= The problem =
Return every line of the data below that contains the word "value".

= Task data =
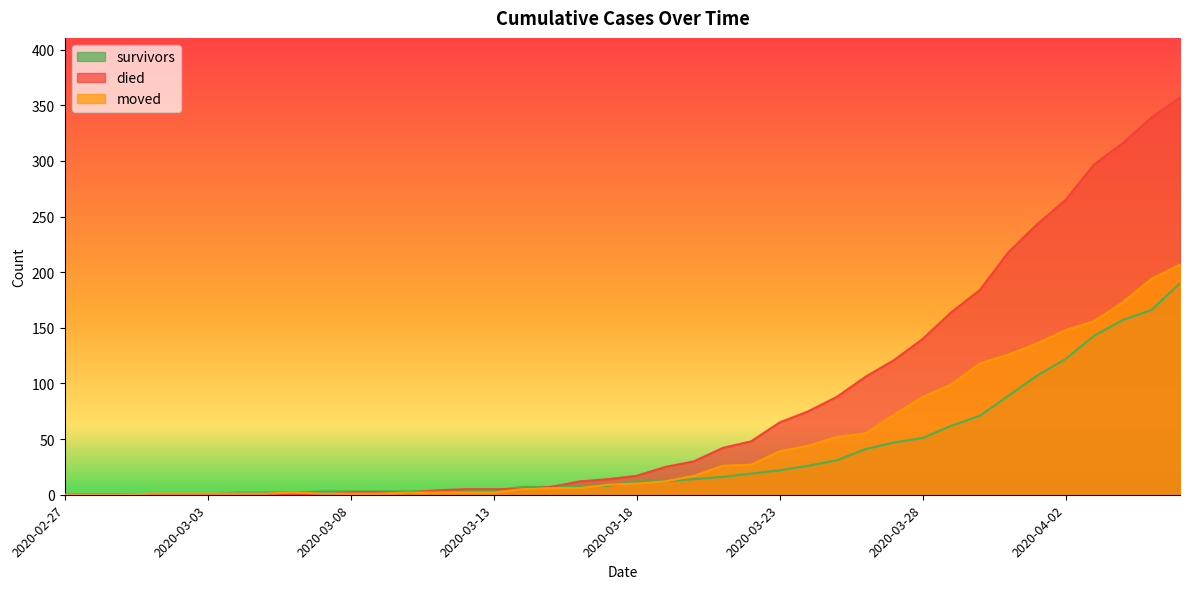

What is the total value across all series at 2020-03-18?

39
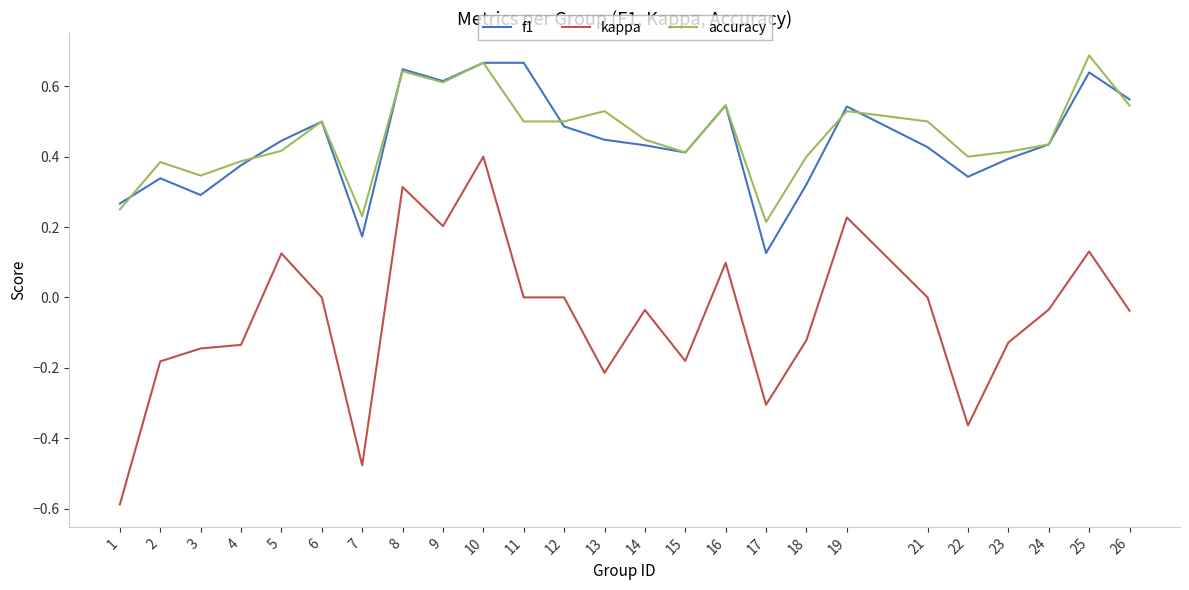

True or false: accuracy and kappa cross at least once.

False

--

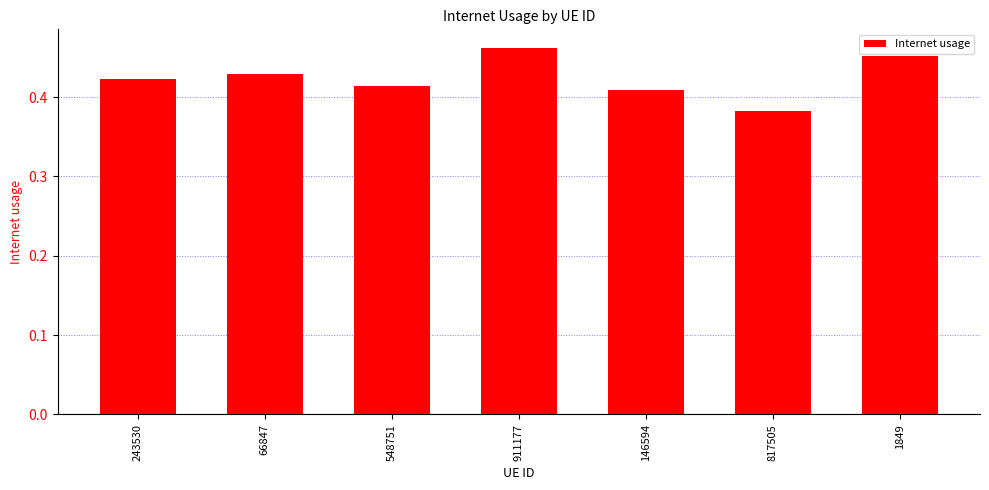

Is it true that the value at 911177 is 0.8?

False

= Your response =
What is the total value across all series at 2020-03-18?
Is it true that the value at 911177 is 0.8?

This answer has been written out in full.